Task to complete:
Look through the listing below and work out how many of its lines hold the word "town". Give only the number.

Given data:
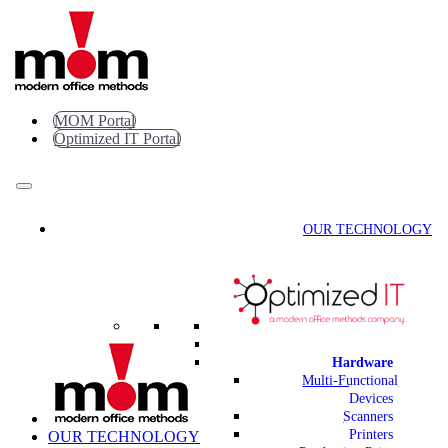
Skip
to
content
MOM Portal
Optimized IT Portal
OUR TECHNOLOGY
Hardware
Multi-Functional
Devices
Scanners
Printers
OUR TECHNOLOGY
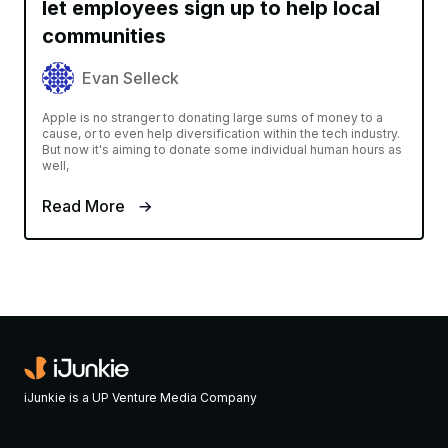
let employees sign up to help local
communities
Evan Selleck
Apple is no stranger to donating large sums of money to a
cause, or to even help diversification within the tech industry.
But now it's aiming to donate some individual human hours as
well,
Read More
iJunkie is a UP Venture Media Company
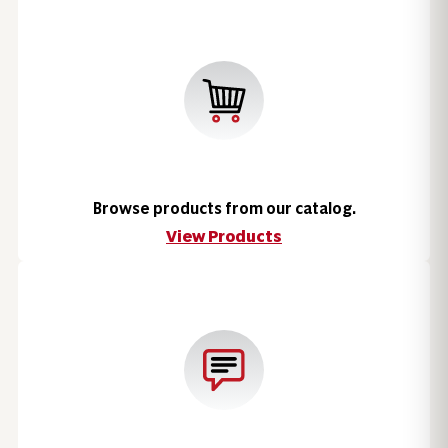
Browse products from our catalog.
View Products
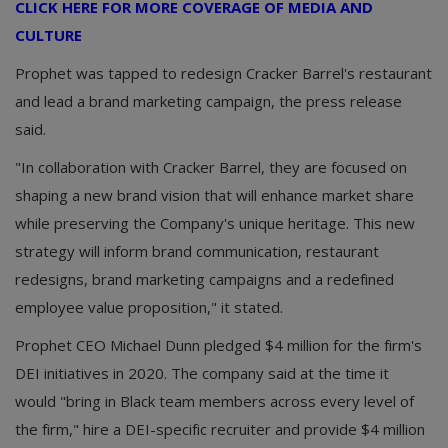
CLICK HERE FOR MORE COVERAGE OF MEDIA AND
CULTURE
Prophet was tapped to redesign Cracker Barrel's restaurant
and lead a brand marketing campaign, the press release
said.
"In collaboration with Cracker Barrel, they are focused on
shaping a new brand vision that will enhance market share
while preserving the Company's unique heritage. This new
strategy will inform brand communication, restaurant
redesigns, brand marketing campaigns and a redefined
employee value proposition," it stated.
Prophet CEO Michael Dunn pledged $4 million for the firm's
DEI initiatives in 2020. The company said at the time it
would "bring in Black team members across every level of
the firm," hire a DEI-specific recruiter and provide $4 million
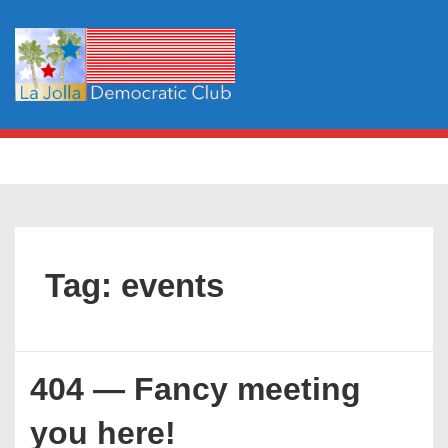
↓
Skip
to
Main
Content
Main
MENU
Navigation
Tag:
events
404 — Fancy meeting
you here!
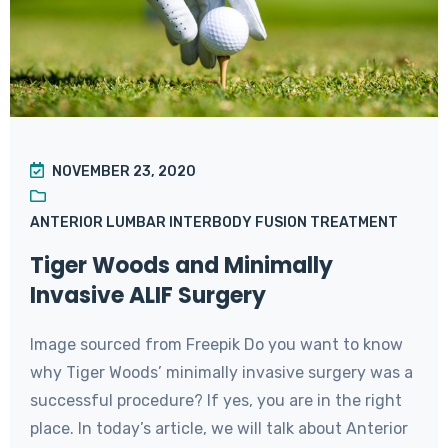
NOVEMBER 23, 2020
ANTERIOR LUMBAR INTERBODY FUSION TREATMENT
Tiger Woods and Minimally
Invasive ALIF Surgery
Image sourced from Freepik Do you want to know
why Tiger Woods’ minimally invasive surgery was a
successful procedure? If yes, you are in the right
place. In today’s article, we will talk about Anterior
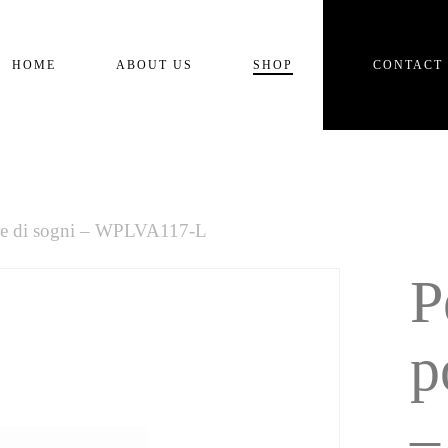
Cart
HOME
ABOUT US
SHOP
CONTACT
re di sogni – WPLVA117-L
P
p
–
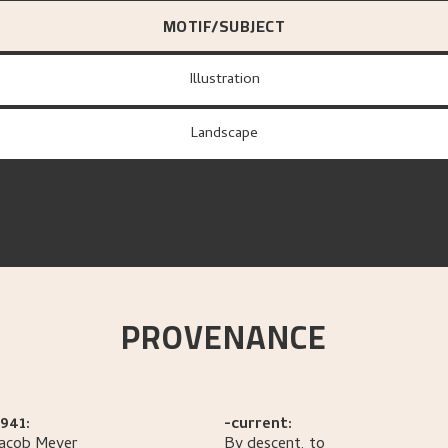
MOTIF/SUBJECT
Illustration
Landscape
PROVENANCE
941:
-current:
Jacob
Meyer
By descent, to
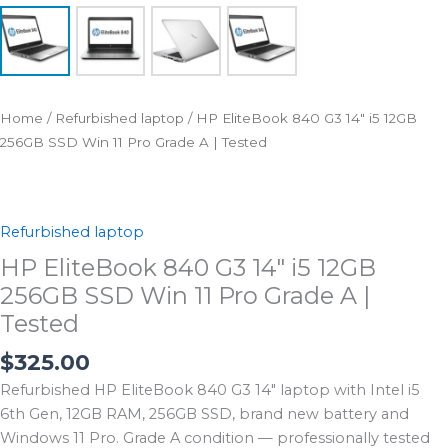
Home
/
Refurbished laptop
/ HP EliteBook 840 G3 14″ i5 12GB
256GB SSD Win 11 Pro Grade A | Tested
Refurbished laptop
HP EliteBook 840 G3 14″ i5 12GB
256GB SSD Win 11 Pro Grade A |
Tested
$
325.00
Refurbished HP EliteBook 840 G3 14″ laptop with Intel i5
6th Gen, 12GB RAM, 256GB SSD, brand new battery and
Windows 11 Pro. Grade A condition — professionally tested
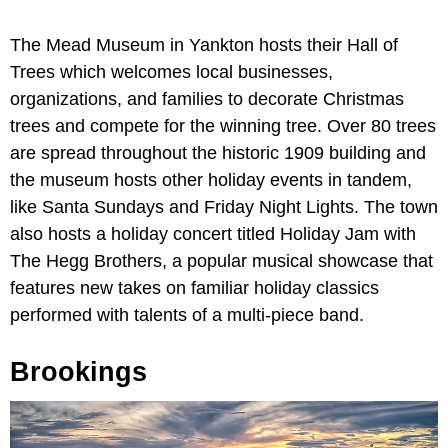
The Mead Museum in Yankton hosts their Hall of
Trees which welcomes local businesses,
organizations, and families to decorate Christmas
trees and compete for the winning tree. Over 80 trees
are spread throughout the historic 1909 building and
the museum hosts other holiday events in tandem,
like Santa Sundays and Friday Night Lights. The town
also hosts a holiday concert titled Holiday Jam with
The Hegg Brothers, a popular musical showcase that
features new takes on familiar holiday classics
performed with talents of a multi-piece band.
Brookings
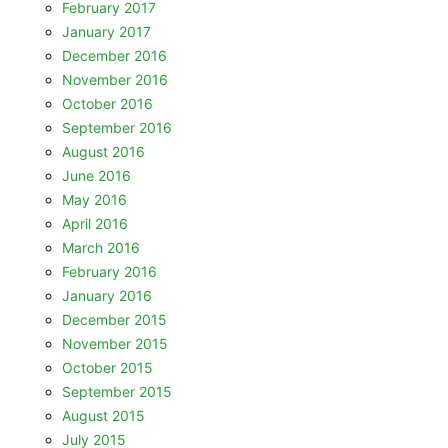
February 2017
January 2017
December 2016
November 2016
October 2016
September 2016
August 2016
June 2016
May 2016
April 2016
March 2016
February 2016
January 2016
December 2015
November 2015
October 2015
September 2015
August 2015
July 2015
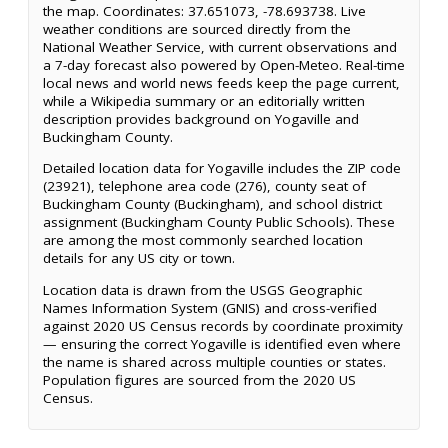
the map. Coordinates: 37.651073, -78.693738. Live
weather conditions are sourced directly from the
National Weather Service, with current observations and
a 7-day forecast also powered by Open-Meteo. Real-time
local news and world news feeds keep the page current,
while a Wikipedia summary or an editorially written
description provides background on Yogaville and
Buckingham County.
Detailed location data for Yogaville includes the ZIP code
(23921), telephone area code (276), county seat of
Buckingham County (Buckingham), and school district
assignment (Buckingham County Public Schools). These
are among the most commonly searched location
details for any US city or town.
Location data is drawn from the USGS Geographic
Names Information System (GNIS) and cross-verified
against 2020 US Census records by coordinate proximity
— ensuring the correct Yogaville is identified even where
the name is shared across multiple counties or states.
Population figures are sourced from the 2020 US
Census.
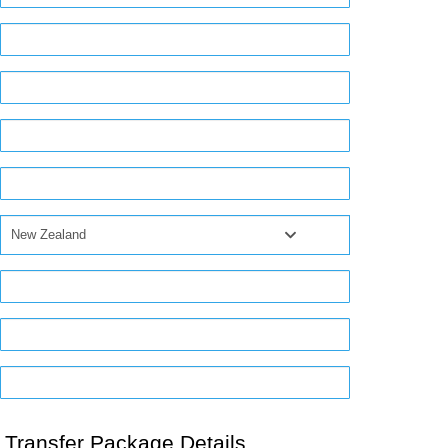
New Zealand
Transfer Package Details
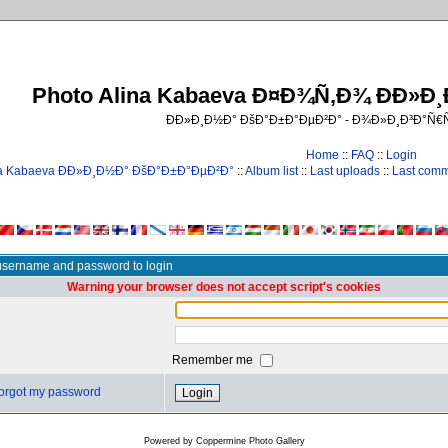
Photo Alina Kabaeva Ð¤Ð¾Ñ‚Ð¾ ÐÐ»Ð
ÐÐ»Ð¸Ð½Ð° ÐšÐ°Ð±Ð°ÐµÐ²Ð° - Ð¾Ð»Ð¸Ð³Ð°Ñ
Home
::
FAQ
::
Login
na Kabaeva ÐÐ»Ð¸Ð½Ð° ÐšÐ°Ð±Ð°ÐµÐ²Ð°
::
Album list
::
Last uploads
::
Last com
username and password to login
Warning your browser does not accept script's cookies
Remember me
 forgot my password
Powered by
Coppermine Photo Gallery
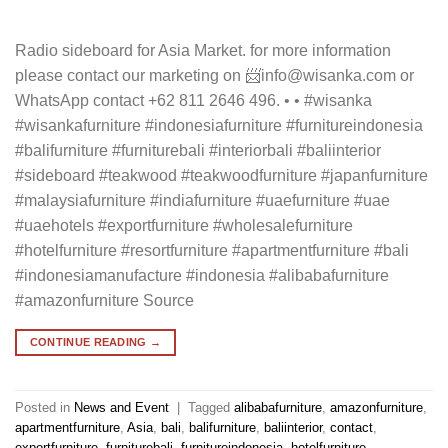
Radio sideboard for Asia Market. for more information
please contact our marketing on 📨info@wisanka.com or
WhatsApp contact +62 811 2646 496. • • #wisanka
#wisankafurniture #indonesiafurniture #furnitureindonesia
#balifurniture #furniturebali #interiorbali #baliinterior
#sideboard #teakwood #teakwoodfurniture #japanfurniture
#malaysiafurniture #indiafurniture #uaefurniture #uae
#uaehotels #exportfurniture #wholesalefurniture
#hotelfurniture #resortfurniture #apartmentfurniture #bali
#indonesiamanufacture #indonesia #alibabafurniture
#amazonfurniture Source
CONTINUE READING
→
Posted in
News and Event
|
Tagged
alibabafurniture
,
amazonfurniture
,
apartmentfurniture
,
Asia
,
bali
,
balifurniture
,
baliinterior
,
contact
,
exportfurniture
,
furniturebali
,
furnitureindonesia
,
hotelfurniture
,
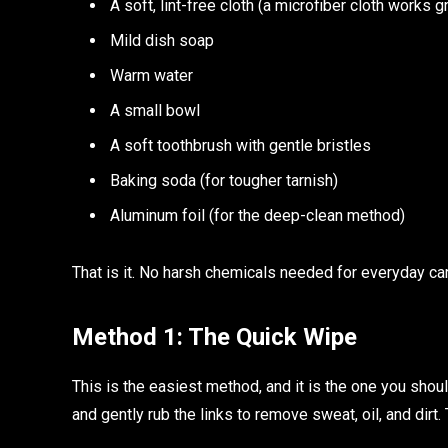
A soft, lint-free cloth (a microfiber cloth works g
Mild dish soap
Warm water
A small bowl
A soft toothbrush with gentle bristles
Baking soda (for tougher tarnish)
Aluminum foil (for the deep-clean method)
That is it. No harsh chemicals needed for everyday ca
Method 1: The Quick Wipe
This is the easiest method, and it is the one you shoul
and gently rub the links to remove sweat, oil, and dirt.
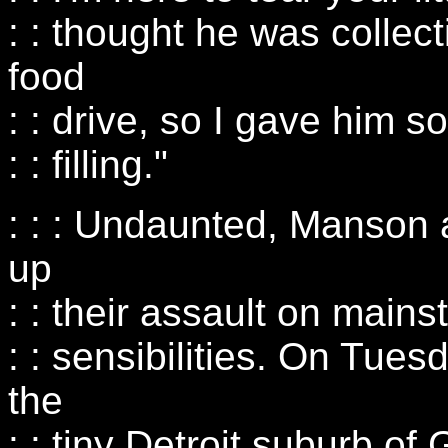
: : thought he was collect
food
: : drive, so I gave him 
: : filling."
: : : Undaunted, Manson
up
: : their assault on main
: : sensibilities. On Tues
the
: : tiny Detroit suburb o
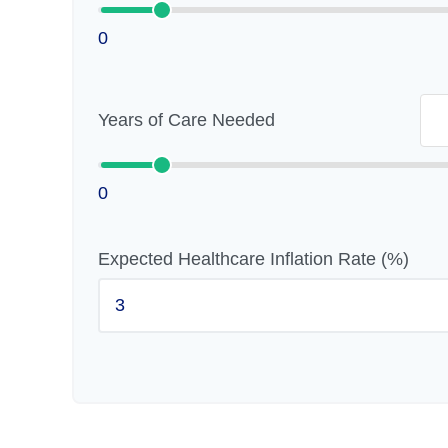
0
Years of Care Needed
0
Expected Healthcare Inflation Rate (%)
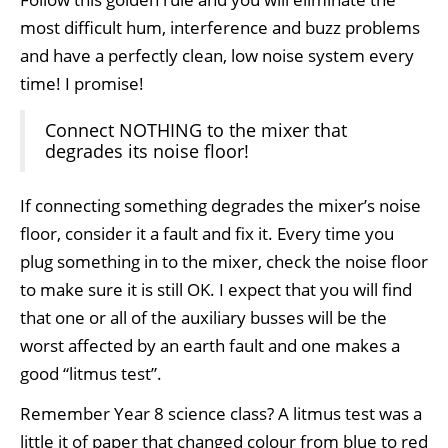
most difficult hum, interference and buzz problems
and have a perfectly clean, low noise system every
time! I promise!
Connect NOTHING to the mixer that
degrades its noise floor!
If connecting something degrades the mixer’s noise
floor, consider it a fault and fix it. Every time you
plug something in to the mixer, check the noise floor
to make sure it is still OK. I expect that you will find
that one or all of the auxiliary busses will be the
worst affected by an earth fault and one makes a
good “litmus test”.
Remember Year 8 science class? A litmus test was a
little it of paper that changed colour from blue to red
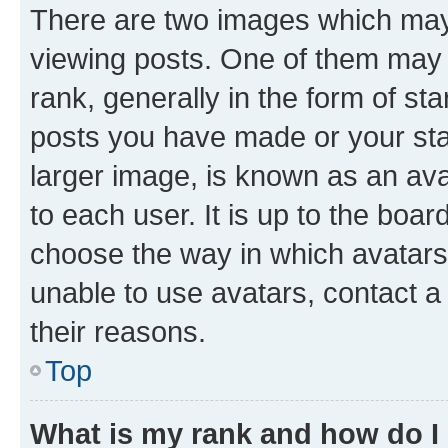
There are two images which ma
viewing posts. One of them may 
rank, generally in the form of st
posts you have made or your stat
larger image, is known as an ava
to each user. It is up to the boa
choose the way in which avatars
unable to use avatars, contact a
their reasons.
Top
What is my rank and how do I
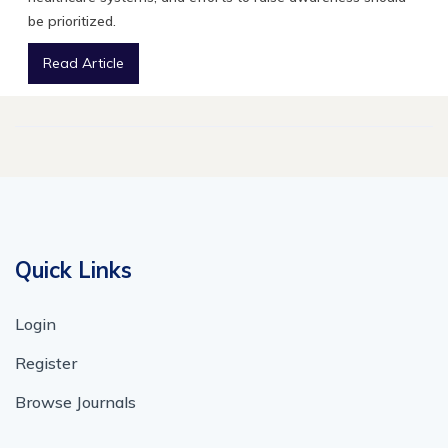
be prioritized.
Read Article
Quick Links
Login
Register
Browse Journals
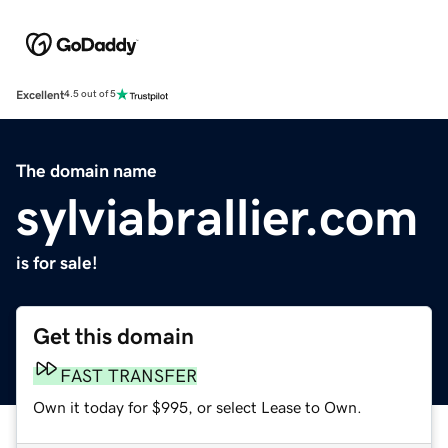
Excellent
4.5 out of 5
The domain name
sylviabrallier.com
is for sale!
Get this domain
FAST TRANSFER
Own it today for $995, or select Lease to Own.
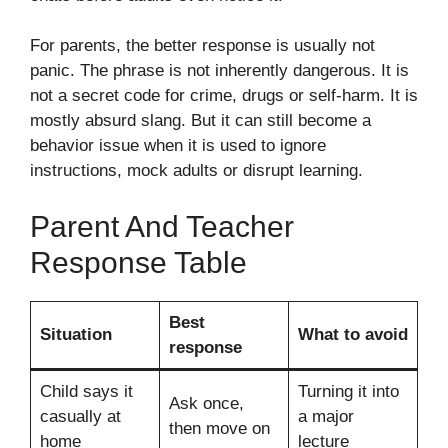
For parents, the better response is usually not
panic. The phrase is not inherently dangerous. It is
not a secret code for crime, drugs or self-harm. It is
mostly absurd slang. But it can still become a
behavior issue when it is used to ignore
instructions, mock adults or disrupt learning.
Parent And Teacher
Response Table
Best
Situation
What to avoid
response
Child says it
Turning it into
Ask once,
casually at
a major
then move on
home
lecture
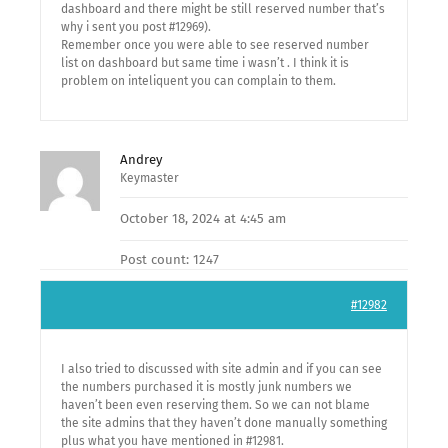
dashboard and there might be still reserved number that’s
why i sent you post #12969).
Remember once you were able to see reserved number
list on dashboard but same time i wasn’t . I think it is
problem on inteliquent you can complain to them.
Andrey
Keymaster
October 18, 2024 at 4:45 am
Post count: 1247
#12982
I also tried to discussed with site admin and if you can see
the numbers purchased it is mostly junk numbers we
haven’t been even reserving them. So we can not blame
the site admins that they haven’t done manually something
plus what you have mentioned in #12981.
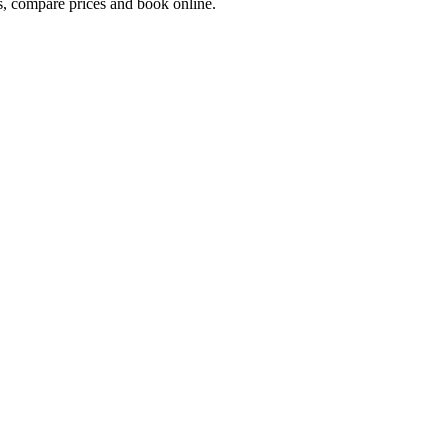
, compare prices and book online.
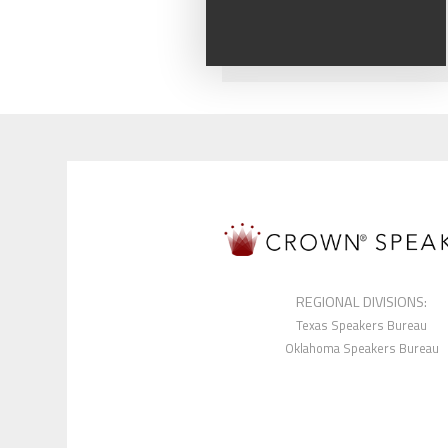
REGIONAL DIVISIONS:
Texas Speakers Bureau
Oklahoma Speakers Bureau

Completed exercise:
2